**COMPITO 1**
Trascrivi senza modifiche le righe dell'elenco dalla riga che contiene "gehören. Diese Strategie" fino alla riga che contiene "oder zu modernisieren, sollten", comprese entrambe.

**TESTO DI LAVORO**
:::::

Il 12 dicembre 2015 si terranno in Arabia Saudita le elezioni municipali, le terze nella storia del Regno. Queste votazioni si accompagnano a un avvenimento storico: anche le donne, per la prima volta, potranno votare ed essere votate. Sono 900 le candidate. Fu l’ormai defunto re Abdallah ad accordare loro questo diritto nel 2011, a seguito delle numerose richieste e sollecitazioni ricevute dalle intellettuali e attiviste saudite che da circa un decennio aspettavano questo momento, avendo già sperato di poter partecipare alle precedenti tornate elettorali del 2005 e del 2011. In quelle occasioni, però, le loro aspettative furono deluse, poiché il suffragio femminile fu negato dalle autorità, le quali avevano argomentato questa decisione adducendo come cause questioni puramente logistiche. In Arabia Saudita, infatti, vige un rigido sistema sociale di separazione di genere, per il quale uomini e donne non possono occupare gli stessi spazi nei luoghi pubblici e, ancora nel 2011, i seggi elettorali non erano stati dotati di entrate e stanze separate per poter ospitare anche le donne. Una volta giunta la notizia che il tanto sospirato traguardo era arrivato, le attiviste non sono rimaste con le mani in mano e hanno da subito iniziato a organizzarsi per poter arrivare preparate alle imminenti elezioni.

:::::

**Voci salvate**

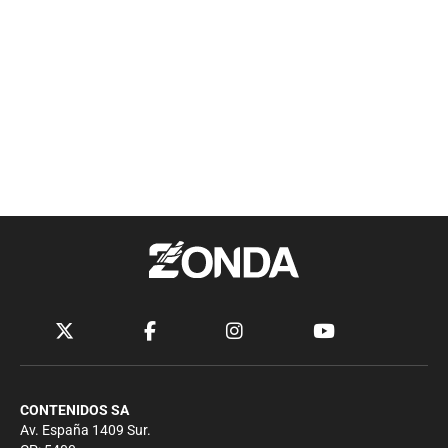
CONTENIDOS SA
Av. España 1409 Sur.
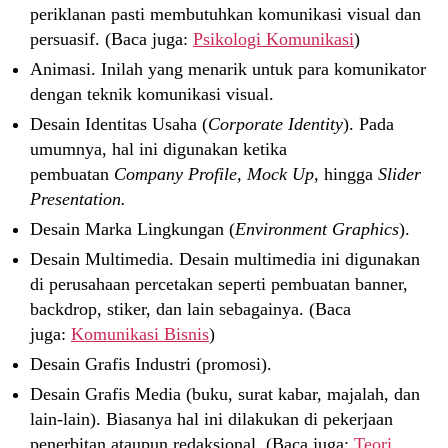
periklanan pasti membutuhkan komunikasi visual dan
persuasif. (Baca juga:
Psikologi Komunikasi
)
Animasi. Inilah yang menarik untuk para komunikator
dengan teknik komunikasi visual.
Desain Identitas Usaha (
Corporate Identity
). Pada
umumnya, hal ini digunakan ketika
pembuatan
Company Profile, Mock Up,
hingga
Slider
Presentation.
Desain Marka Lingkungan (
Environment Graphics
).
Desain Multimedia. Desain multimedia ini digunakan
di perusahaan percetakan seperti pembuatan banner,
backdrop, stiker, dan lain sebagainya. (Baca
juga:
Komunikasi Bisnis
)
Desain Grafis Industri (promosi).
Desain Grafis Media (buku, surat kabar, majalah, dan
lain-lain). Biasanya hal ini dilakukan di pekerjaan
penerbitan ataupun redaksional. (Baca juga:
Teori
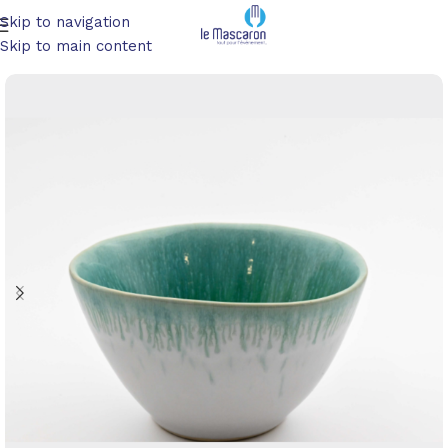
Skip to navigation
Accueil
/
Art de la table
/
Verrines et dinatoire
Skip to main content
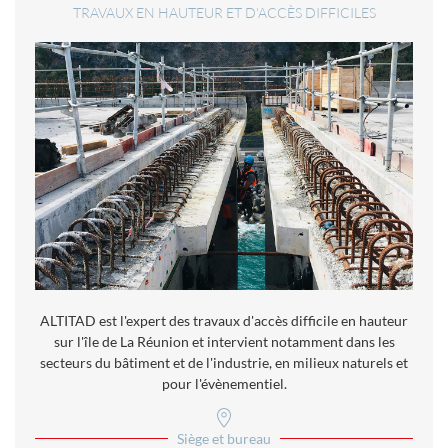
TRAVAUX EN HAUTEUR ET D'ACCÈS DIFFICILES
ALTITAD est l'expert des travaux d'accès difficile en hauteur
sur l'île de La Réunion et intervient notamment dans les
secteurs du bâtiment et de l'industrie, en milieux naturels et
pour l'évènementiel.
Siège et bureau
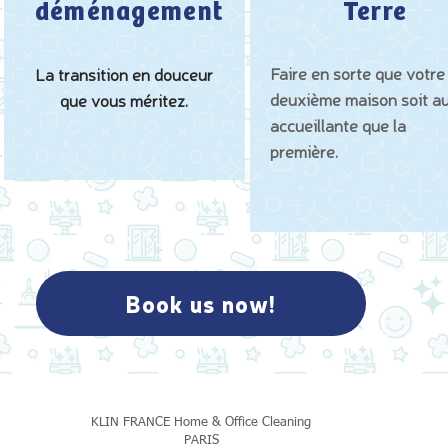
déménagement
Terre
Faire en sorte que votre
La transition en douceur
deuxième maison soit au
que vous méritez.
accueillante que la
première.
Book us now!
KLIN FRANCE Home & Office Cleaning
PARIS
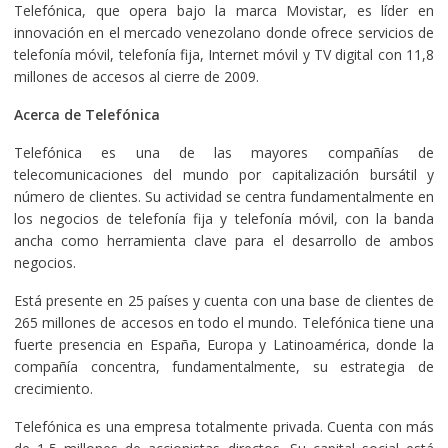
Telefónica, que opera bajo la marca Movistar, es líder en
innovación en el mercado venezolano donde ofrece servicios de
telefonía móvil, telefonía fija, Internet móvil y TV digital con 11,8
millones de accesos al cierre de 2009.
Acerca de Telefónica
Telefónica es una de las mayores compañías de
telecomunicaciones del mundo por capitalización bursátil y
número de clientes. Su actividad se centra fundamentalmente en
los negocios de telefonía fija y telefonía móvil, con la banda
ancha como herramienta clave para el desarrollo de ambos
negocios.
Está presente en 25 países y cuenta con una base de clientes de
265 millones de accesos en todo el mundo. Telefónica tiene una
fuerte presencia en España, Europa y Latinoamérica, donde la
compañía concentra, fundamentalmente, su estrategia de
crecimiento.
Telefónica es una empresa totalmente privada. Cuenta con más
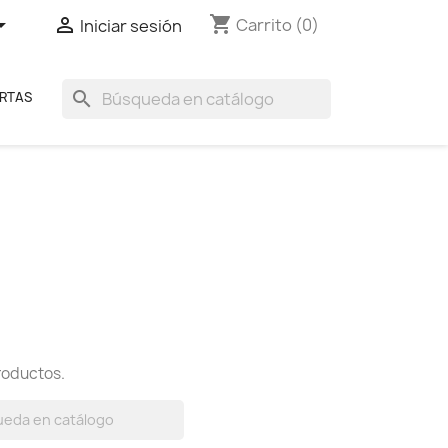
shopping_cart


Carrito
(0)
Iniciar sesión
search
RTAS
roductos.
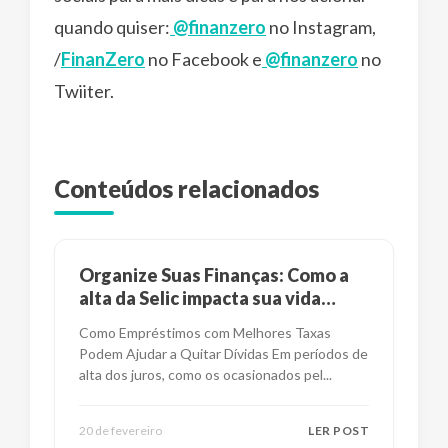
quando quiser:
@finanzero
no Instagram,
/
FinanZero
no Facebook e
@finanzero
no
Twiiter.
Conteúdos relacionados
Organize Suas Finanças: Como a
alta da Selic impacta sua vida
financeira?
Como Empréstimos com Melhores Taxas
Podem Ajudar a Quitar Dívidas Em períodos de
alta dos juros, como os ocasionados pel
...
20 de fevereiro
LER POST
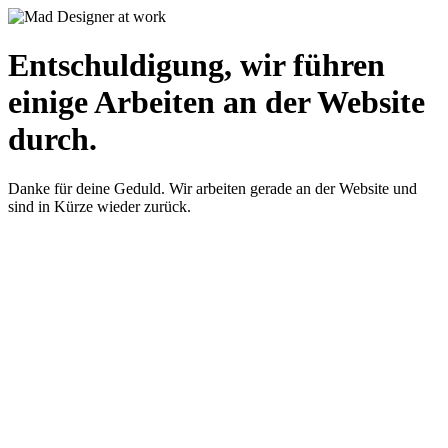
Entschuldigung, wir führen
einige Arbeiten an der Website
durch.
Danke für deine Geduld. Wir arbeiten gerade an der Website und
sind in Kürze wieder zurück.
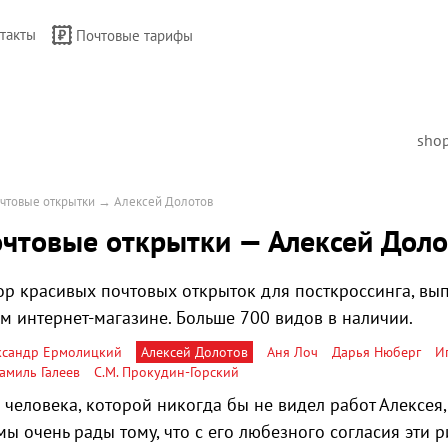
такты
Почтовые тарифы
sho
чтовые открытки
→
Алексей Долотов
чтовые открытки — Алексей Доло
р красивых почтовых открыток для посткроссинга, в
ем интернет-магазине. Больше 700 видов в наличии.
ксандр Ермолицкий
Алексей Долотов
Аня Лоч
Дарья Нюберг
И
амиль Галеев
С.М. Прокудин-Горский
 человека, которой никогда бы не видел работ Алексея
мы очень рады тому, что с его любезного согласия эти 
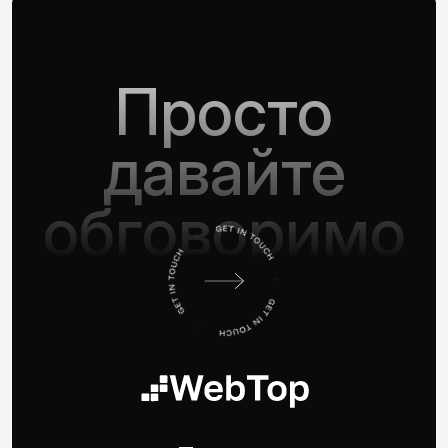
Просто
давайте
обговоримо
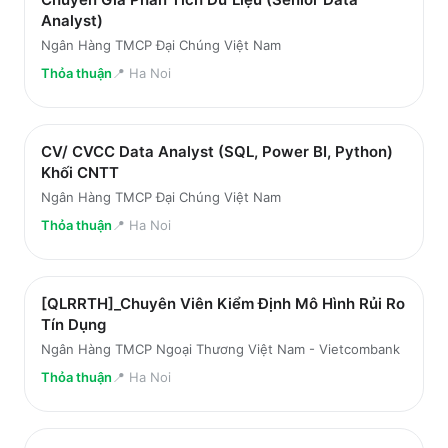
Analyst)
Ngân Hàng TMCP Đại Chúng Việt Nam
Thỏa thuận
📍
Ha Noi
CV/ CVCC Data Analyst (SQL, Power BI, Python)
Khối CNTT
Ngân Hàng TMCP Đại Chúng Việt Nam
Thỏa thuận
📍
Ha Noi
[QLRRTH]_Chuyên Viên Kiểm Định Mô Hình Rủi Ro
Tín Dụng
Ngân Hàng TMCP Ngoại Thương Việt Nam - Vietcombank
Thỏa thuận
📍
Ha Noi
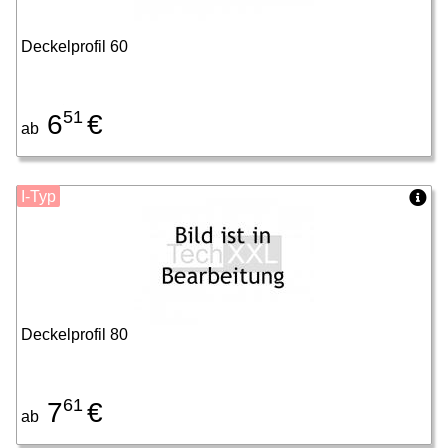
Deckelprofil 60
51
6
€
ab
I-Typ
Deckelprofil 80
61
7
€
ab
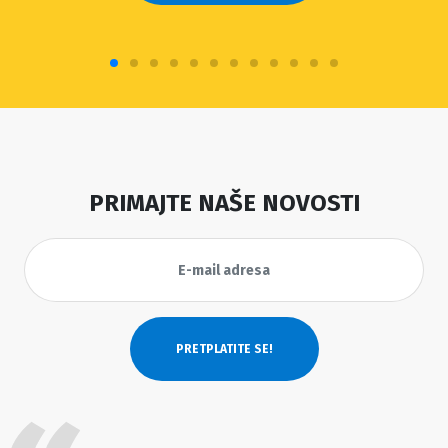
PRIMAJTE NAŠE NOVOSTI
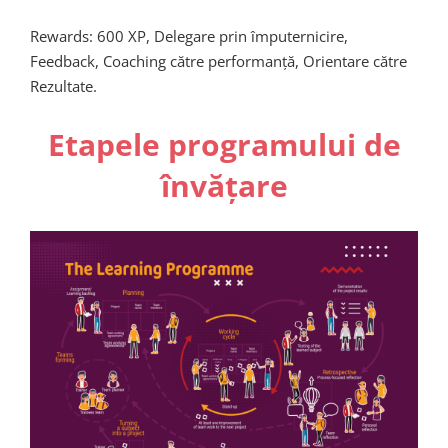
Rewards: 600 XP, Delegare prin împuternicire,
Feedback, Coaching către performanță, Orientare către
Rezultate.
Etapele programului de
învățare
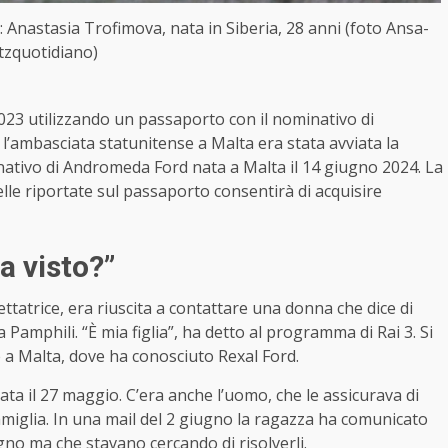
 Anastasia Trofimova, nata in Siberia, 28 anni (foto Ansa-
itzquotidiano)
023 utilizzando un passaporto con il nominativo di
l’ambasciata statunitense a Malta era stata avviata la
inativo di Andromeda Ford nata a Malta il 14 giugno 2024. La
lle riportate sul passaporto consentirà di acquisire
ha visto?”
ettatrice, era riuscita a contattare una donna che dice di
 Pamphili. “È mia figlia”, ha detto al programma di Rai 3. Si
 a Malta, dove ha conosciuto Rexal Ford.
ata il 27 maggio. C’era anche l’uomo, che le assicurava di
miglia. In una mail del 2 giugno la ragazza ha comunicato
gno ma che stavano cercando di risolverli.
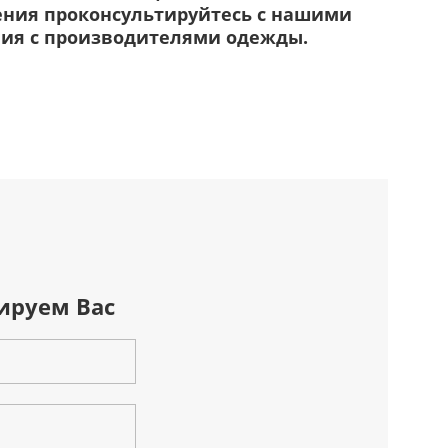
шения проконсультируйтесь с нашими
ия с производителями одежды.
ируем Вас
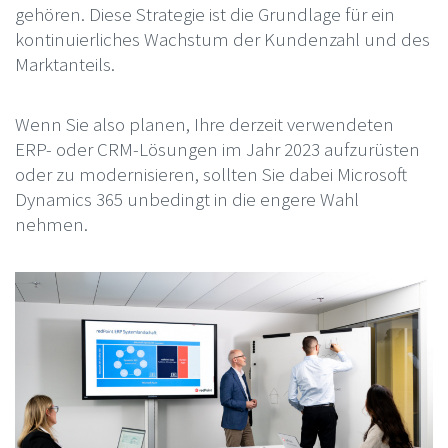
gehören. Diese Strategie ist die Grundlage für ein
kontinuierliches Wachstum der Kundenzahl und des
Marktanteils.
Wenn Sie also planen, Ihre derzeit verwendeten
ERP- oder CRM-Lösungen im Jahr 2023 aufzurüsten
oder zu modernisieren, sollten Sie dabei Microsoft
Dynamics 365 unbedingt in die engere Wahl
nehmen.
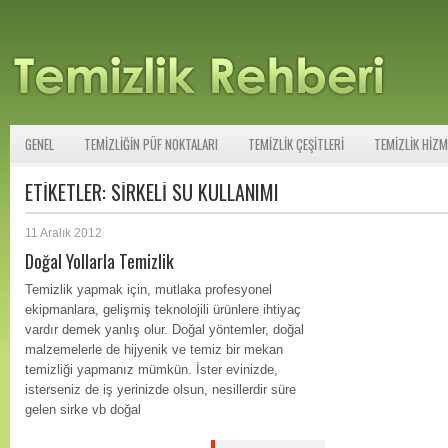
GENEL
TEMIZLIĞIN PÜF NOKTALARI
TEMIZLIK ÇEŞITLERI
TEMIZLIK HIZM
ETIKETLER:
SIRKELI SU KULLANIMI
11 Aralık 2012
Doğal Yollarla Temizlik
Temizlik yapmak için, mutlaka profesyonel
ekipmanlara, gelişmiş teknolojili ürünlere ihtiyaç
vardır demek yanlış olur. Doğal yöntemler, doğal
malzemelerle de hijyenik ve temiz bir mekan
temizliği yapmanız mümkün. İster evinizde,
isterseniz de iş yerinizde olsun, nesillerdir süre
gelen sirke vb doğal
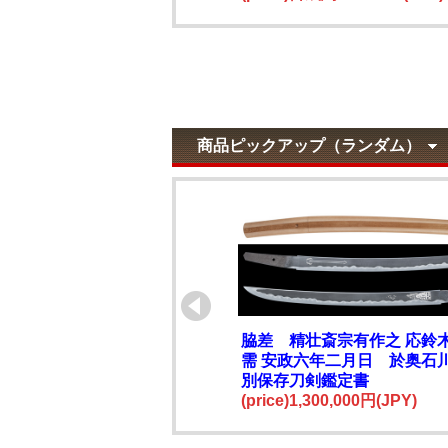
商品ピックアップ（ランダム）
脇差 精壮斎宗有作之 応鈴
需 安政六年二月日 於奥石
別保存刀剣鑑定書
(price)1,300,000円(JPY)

:::::

**COMPITO 2**
Rispondi alle seguenti domande sul testo relativo alle elezioni in Arabia Saudita:
(a) In quale data si terranno le elezioni municipali?
(b) Quante sono le candidate?
(c) In quale anno re Abdallah accordò alle donne il diritto di votare ed essere votate?

**LA TUA RISPOSTA 1**
gehören. Diese Strategie ist die Grundlage für ein
kontinuierliches Wachstum der Kundenzahl und des
Marktanteils.
Wenn Sie also planen, Ihre derzeit verwendeten
ERP- oder CRM-Lösungen im Jahr 2023 aufzurüsten
oder zu modernisieren, sollten Sie dabei Microsoft

**LA TUA RISPOSTA 2**
(a) Il 12 dicembre 2015.
(b) Sono 900.
(c) Nel 2011.